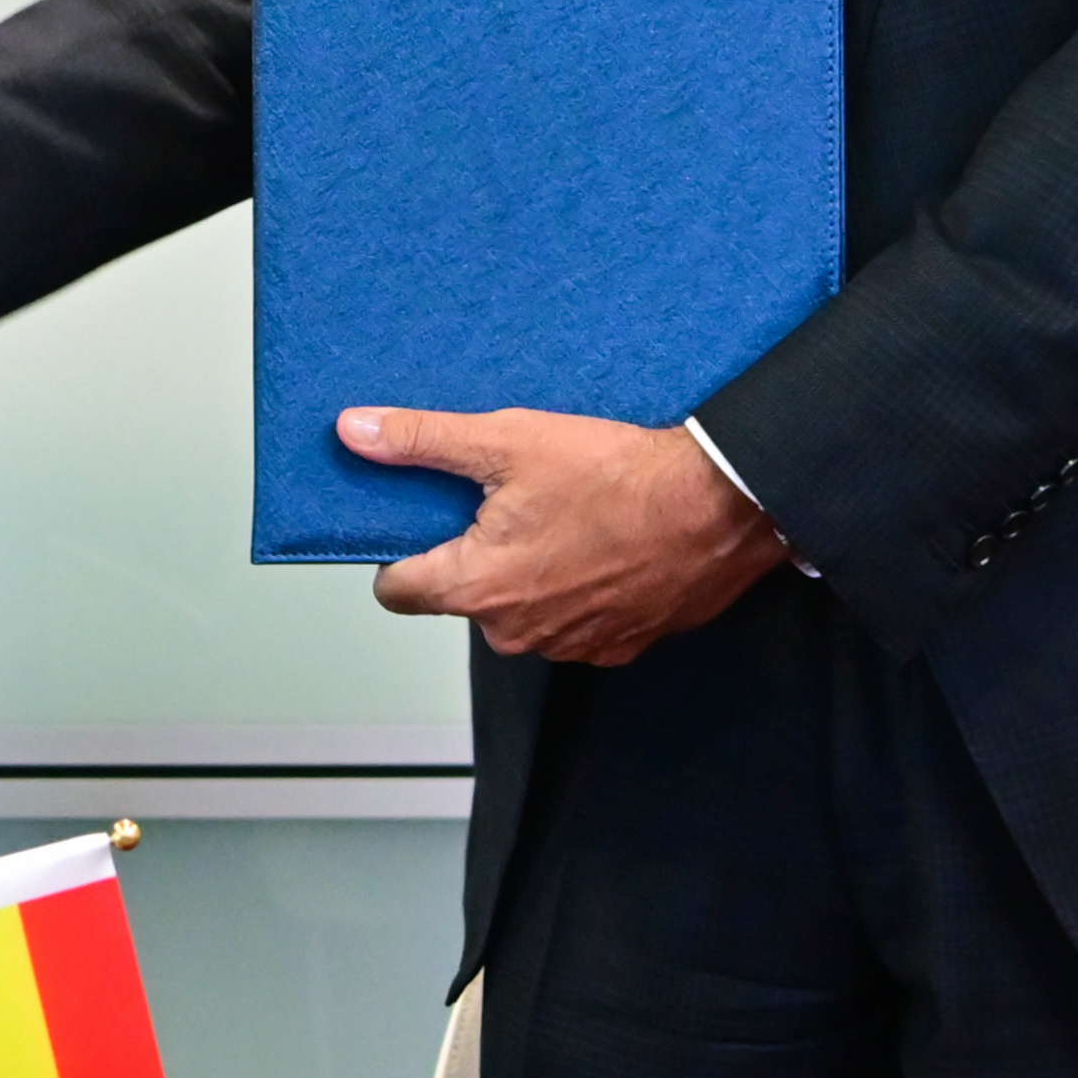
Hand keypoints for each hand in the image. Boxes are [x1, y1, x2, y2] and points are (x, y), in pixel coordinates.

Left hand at [346, 408, 787, 664]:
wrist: (721, 507)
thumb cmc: (619, 478)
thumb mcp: (507, 442)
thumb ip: (422, 441)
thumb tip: (356, 431)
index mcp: (477, 589)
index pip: (396, 592)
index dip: (399, 554)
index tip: (421, 524)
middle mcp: (517, 633)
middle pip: (462, 596)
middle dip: (475, 553)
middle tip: (509, 501)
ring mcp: (570, 645)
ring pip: (520, 609)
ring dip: (530, 572)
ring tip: (563, 518)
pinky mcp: (618, 646)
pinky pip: (573, 620)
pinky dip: (578, 588)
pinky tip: (600, 545)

============================================================

◆ ABOUT THIS EXERCISE: The records above need to be copied exactly, with the pictures left out.

◆ ANSWER SPACE:
Hand keypoints for each hand in the image. Boxes are [x1, y1, x2, y2] and points are (x, y), in pixel coordinates.

Left hand at [346, 408, 787, 664]:
wrist: (721, 507)
thumb cmc: (619, 478)
thumb mcp: (507, 442)
thumb ip: (422, 441)
thumb tip: (356, 431)
index mcp: (477, 589)
index pip: (396, 592)
index dip: (399, 554)
index tip: (421, 524)
middle mcp: (517, 633)
middle pip: (462, 596)
middle dip: (475, 553)
middle tip: (509, 501)
ring mcp: (570, 645)
ring pip: (520, 609)
ring dip: (530, 572)
ring tip: (563, 518)
pinky mcp: (618, 646)
pinky pip: (573, 620)
pinky dip: (578, 588)
pinky tip: (600, 545)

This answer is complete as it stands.